Recent years have been hard on the veterinary pharmacy. Online pharmacies, big box pharmacies and now even discount stores have eaten away at our pharmacy business. And it's not just human medications, it's Heartgard, Frontline and Cosequin.
What is the future of the pharmacy in the veterinary hospital? Many hospitals have teamed up with their local distributors and are now offering their own products online, often price-matching other online competitors. Most distributer web portals will even price-match for you. A little profit is better than none is how the thinking goes.
But is it? Most hospitals that offer an online pharmacy do it as a convenience for their web-surfing clients, they do not prescribe from it instead of their in-house pharmacy if they can help it. They may not even announce the existance of their pharmacy unless they receive a fax from 1-800-PetMeds or a client asks them to ship something to them on vacation.
We cling to our pharmacies. We've had them since the dawn of time, and even as others nibble away at their edges we fight tooth and nail to preserve our piece of this pie. But should we?
A reasonable argument could be made for removing our profession from the pharmacy business altogether, or at least to the bare bones.

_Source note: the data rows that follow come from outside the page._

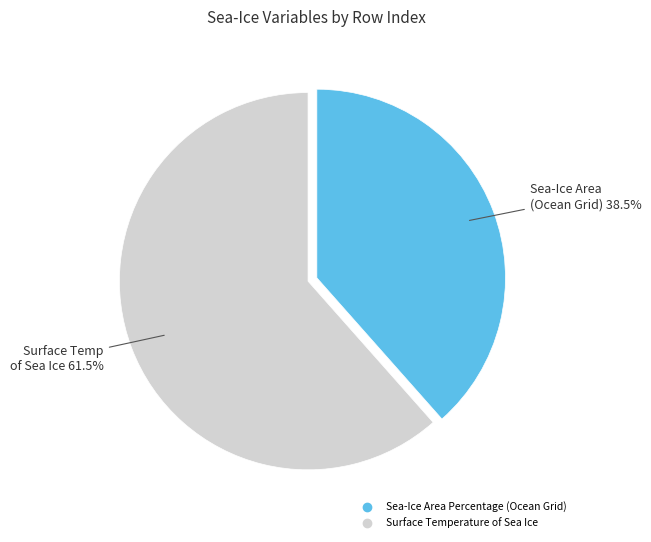

What is the smallest slice in the pie chart?

Sea-Ice Area Percentage (Ocean Grid)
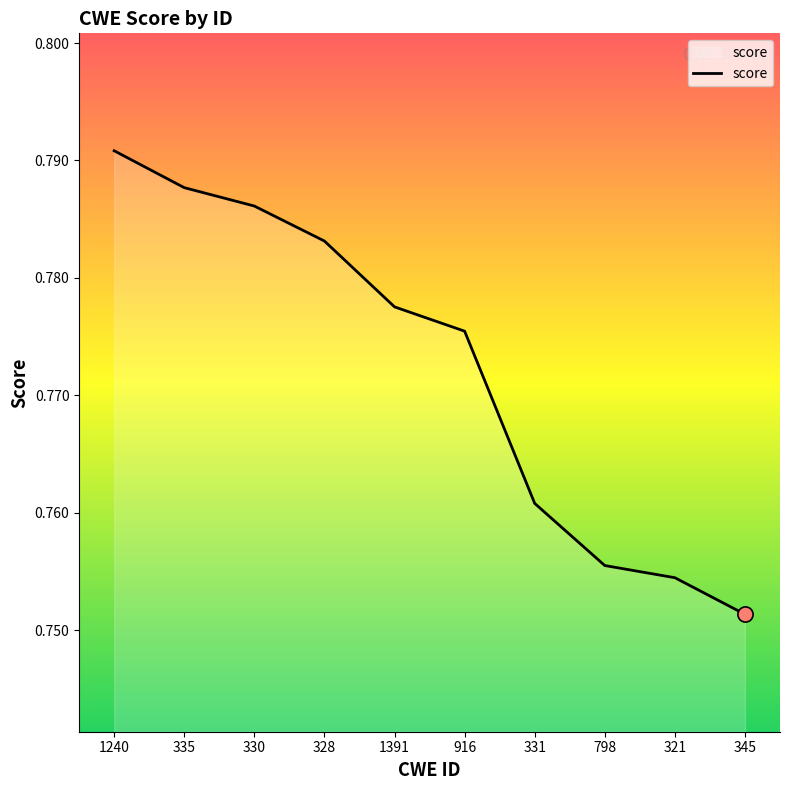

Which has a higher value, 335 or 798?

335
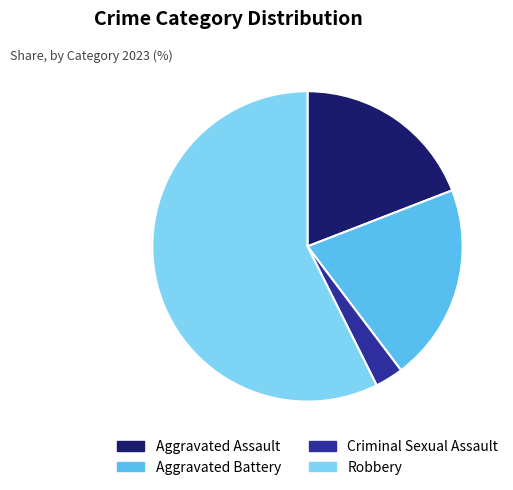

Is it true that Aggravated Battery is 9% of the pie?

False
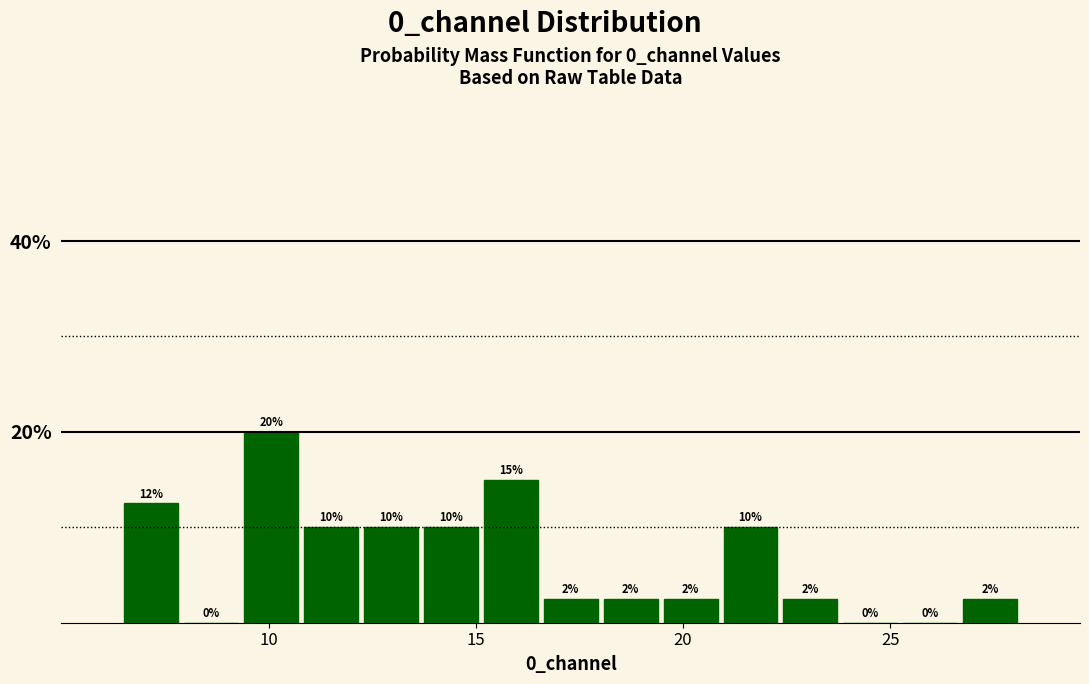

Read against the x-axis, roughly where is the centre of the tallest bar?

10.0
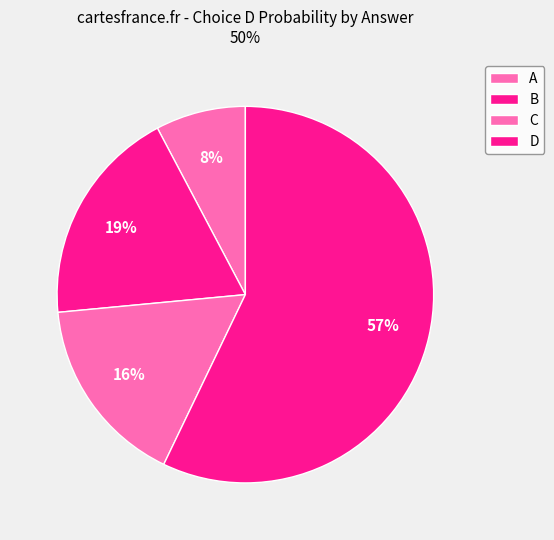

True or false: D accounts for 3% of the total.

False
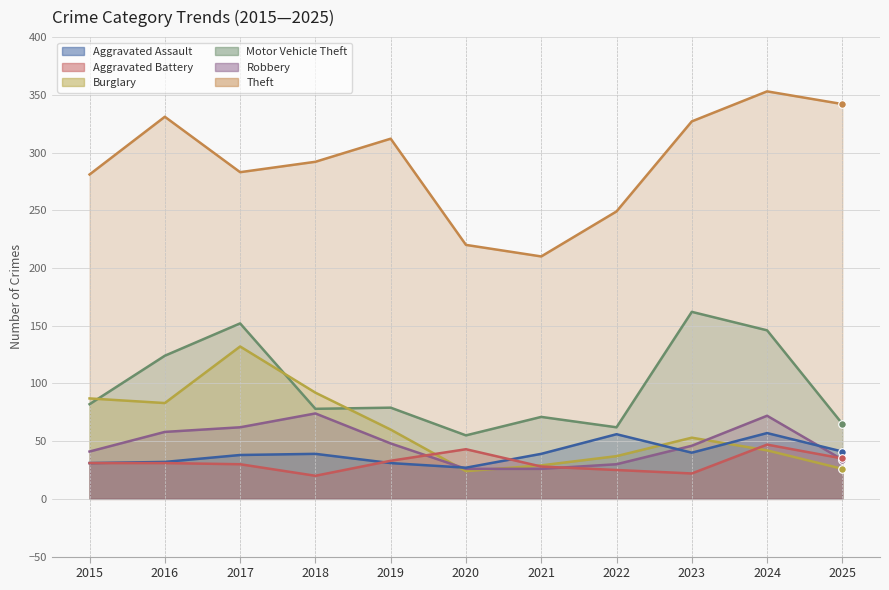

At which category is the sum across all series the highest?

2024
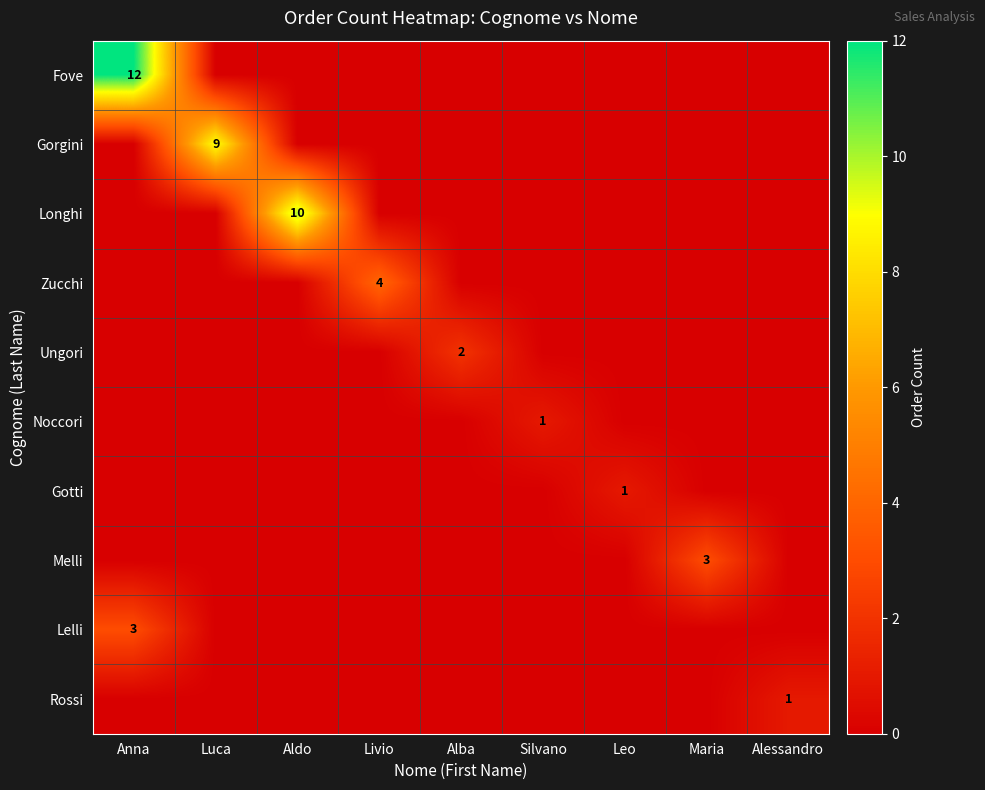

What is the sum of all Noccori values?

1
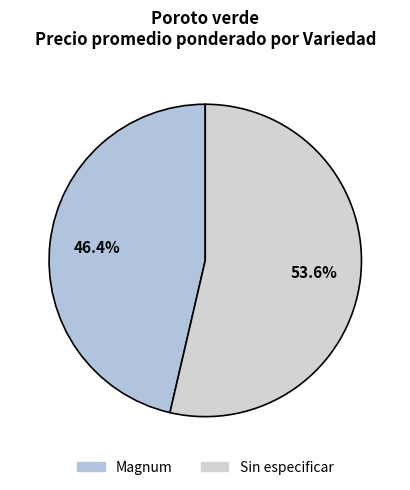

What is the change in value from Magnum to Sin especificar?

+6000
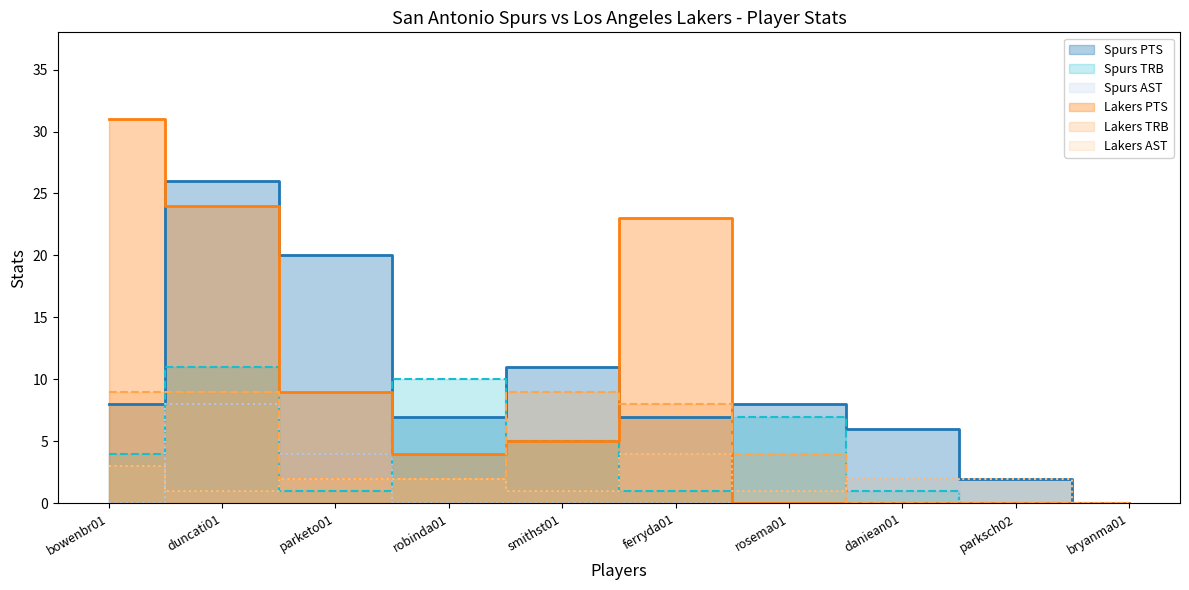

Reading right to left, extract all data points from this chart.

Spurs PTS: 0	2	6	8	7	11	7	20	26	8
Lakers PTS: 0	0	0	0	23	5	4	9	24	31
Spurs AST: 0	0	2	0	0	0	0	4	8	0
Lakers AST: 0	2	2	1	4	1	2	2	1	3
Spurs TRB: 0	0	1	7	1	5	10	1	11	4
Lakers TRB: 0	0	0	4	8	9	2	2	9	9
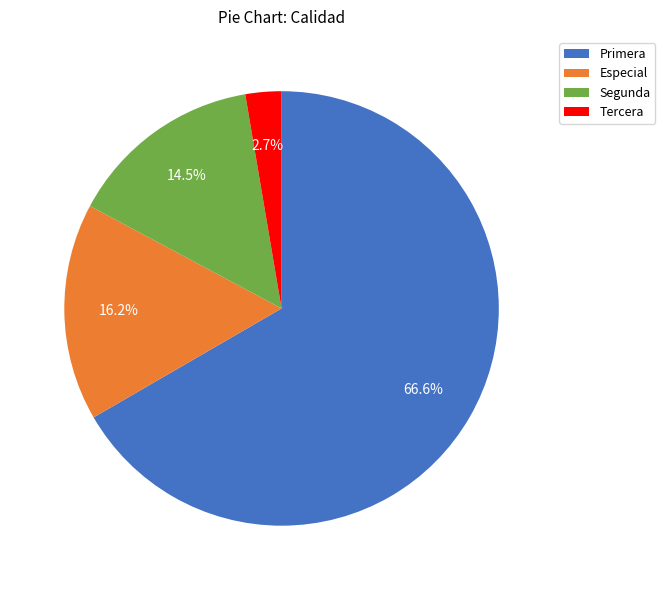

Rank the categories by value from lowest to highest.

Tercera, Segunda, Especial, Primera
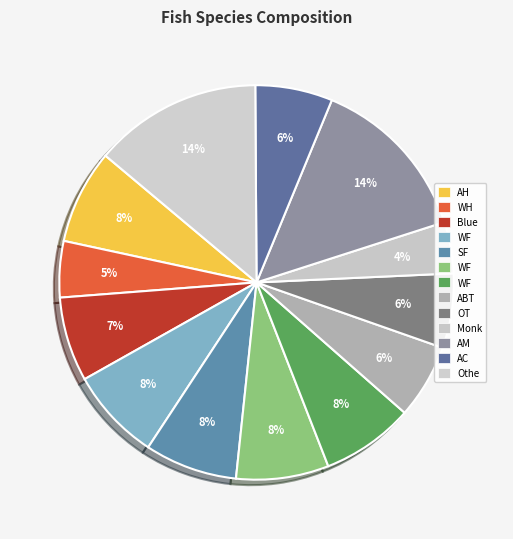

Which slice is the largest?

Atlantic menhaden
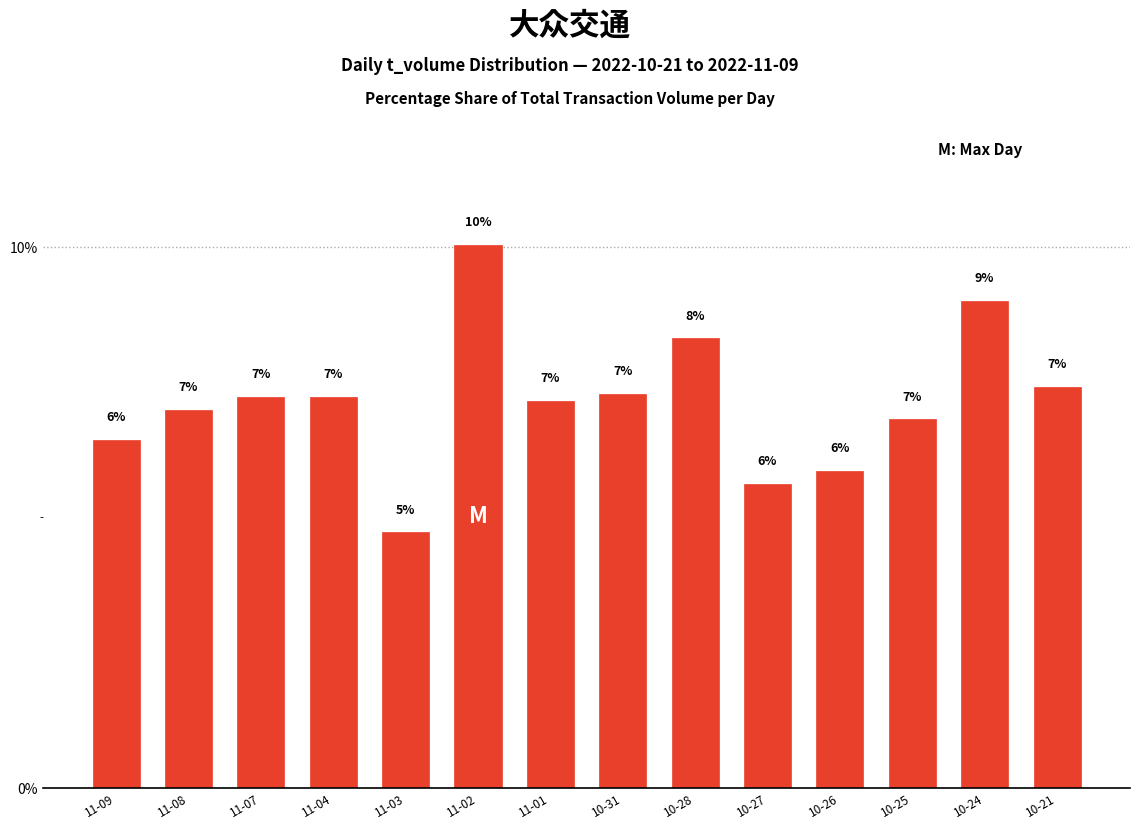

What is the label of the 7th bar from the right?

10-31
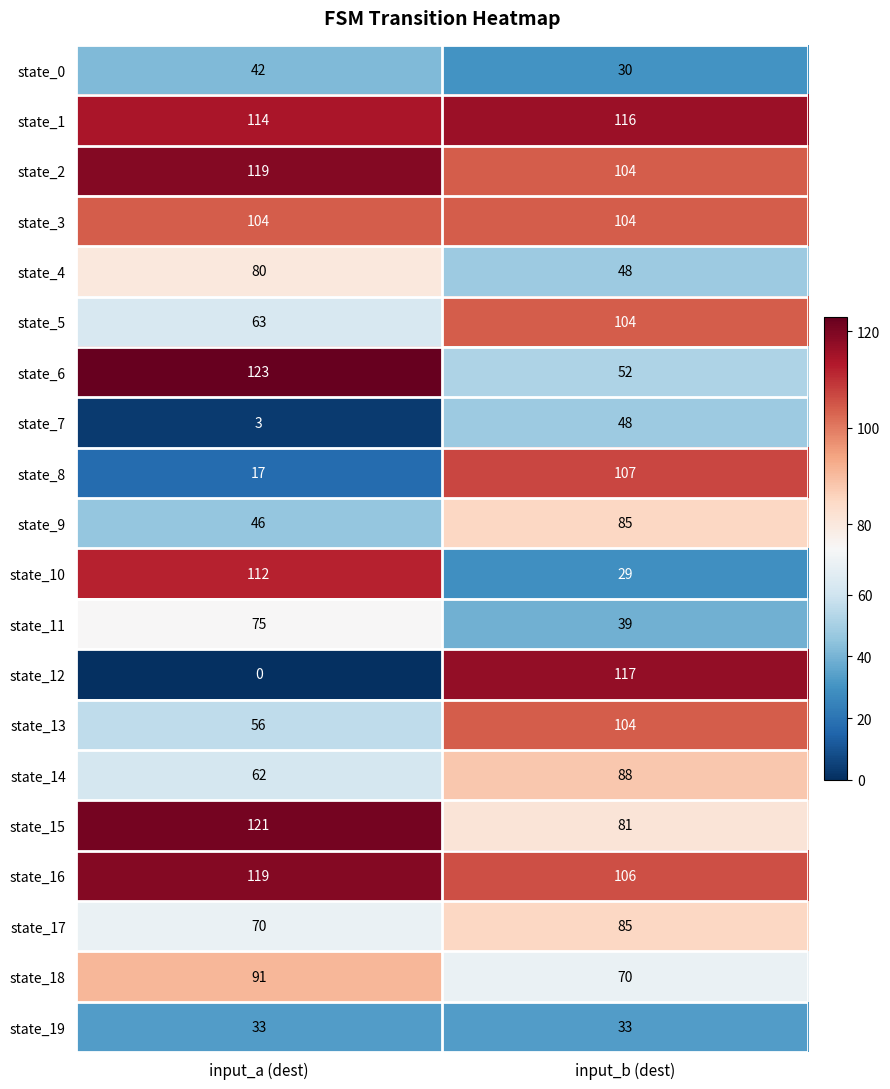

Which category has the highest value across all series?

input_a (dest)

Pharmacy income as a percentage of revenue, according to an article in Veterinary Practice News in 2012 has remained unchanged, that in spite of everyone crying wolf about the near death of the veterinary pharmacy, we as a profession have seen no loss in revenue from pharmacy sales. According the article, gross pharmacy sales account for between 27-29% of veterinary sales. The article states that our reaction to the pharmacy threat has been to lower prices to remain competitive and sell more units.
What is not addressed in the article is what our desperate clawing to keep our pharmacy alive is doing to practice profitability and public perception of value. If I sell more items at a smaller per item profit, am I ahead? Am I behind? What happens when clients buy medication from us only to find it elsewhere for a third of the cost?
We are working hard for every penny we can eke out of every visit right now. Think of the tremendous burden placed on us by our pharmacy. We order it, we unpack it, we log it into the system, we check and recheck margins on it, we house it in valuable real estate near the front of the building, and in the case of dog food, that real estate can be vast, we drop some, lose some, buy the wrong something, or the client never picks up what we bought. We then count out tablets, ring up charges, print out labels, and take the risk of handing out a wrong medication. In case that wasn't enough, we over and under order, causing client annoyance on the one hand and expired products on the other.
Face it, pharmacy is a logistical, expensive nightmare, why are we clinging to it it with such desperation?
Think also of client perception. You have a complicated case come in that needs a work up, hospitalization and a bag full of, at this moment unknown, medications. You can either present a treatment plan with a 'here be dragons' style of pharmacy add-on that looks like a giant what-if to the clients and can easily raise your plan from $700 to $1000 or more. Do they forego treatments or diagnostics because of that giant unknown staring them in the face?
Your other option is to deal with what is in front of you now and let the receptionist deal with the furious client who paid $700 already and cannot believe that she needs an additional $300 in medications! What thieves we all are!
Neither of these represent what is best for our patient or our reputaion.
Imagine instead, that you adress the contingencies of now, the work up, the hospitalization, various injections and hand her her scripts as she walks out of the hospital. Now we're not theives, we're people recommending a medication, and it is certainly no fault of ours if it's breathtakingly expensive. There will be no negotiating medications versus diagnostics.
We cannot compete for price against the large chain stores. Our product is not superior. So why are we bothering to stay in the fight? Who benefits? The client loses money they could've better spent on treatment or diagnostics. Those treatments and diagnostics help us better serve the pet (and her owners) and are far more profitable for us. The hospital loses valuable consumer trust when the client price shops after the fact. It is hard to see how we gain in this scenario.
Think also of the difference between gross and profit. Pharmacy may account for nearly 1/3 of your gross, but I seriously doubt it accounts for 1/3 of your profit. Big numbers are wonderful to look at, but it's the little number at the bottom that matters. Think of how much money you make doing a $20 anal gland expression, or a $20 Schirmer Eye Test, versus selling a $20 bottle of Rimadyl, or heaven forbid, a bag of Z/D.
Perhaps the smart thing for our profession is to divorce ourselves from our pharmacies as much as we possibly can. We will have to still keep the veterinary only products, and a few things on hand for emergencies. Think of all the space you just got for free. Your pharmacy area could be that cat only room you've been needing, or the grieving room you designed. Maybe it can house an ultrasound or another surgical suite. Whatever you put there, my guess is that it will have a bigger impact on your bottom line than that $30,000 you have sitting on your shelves.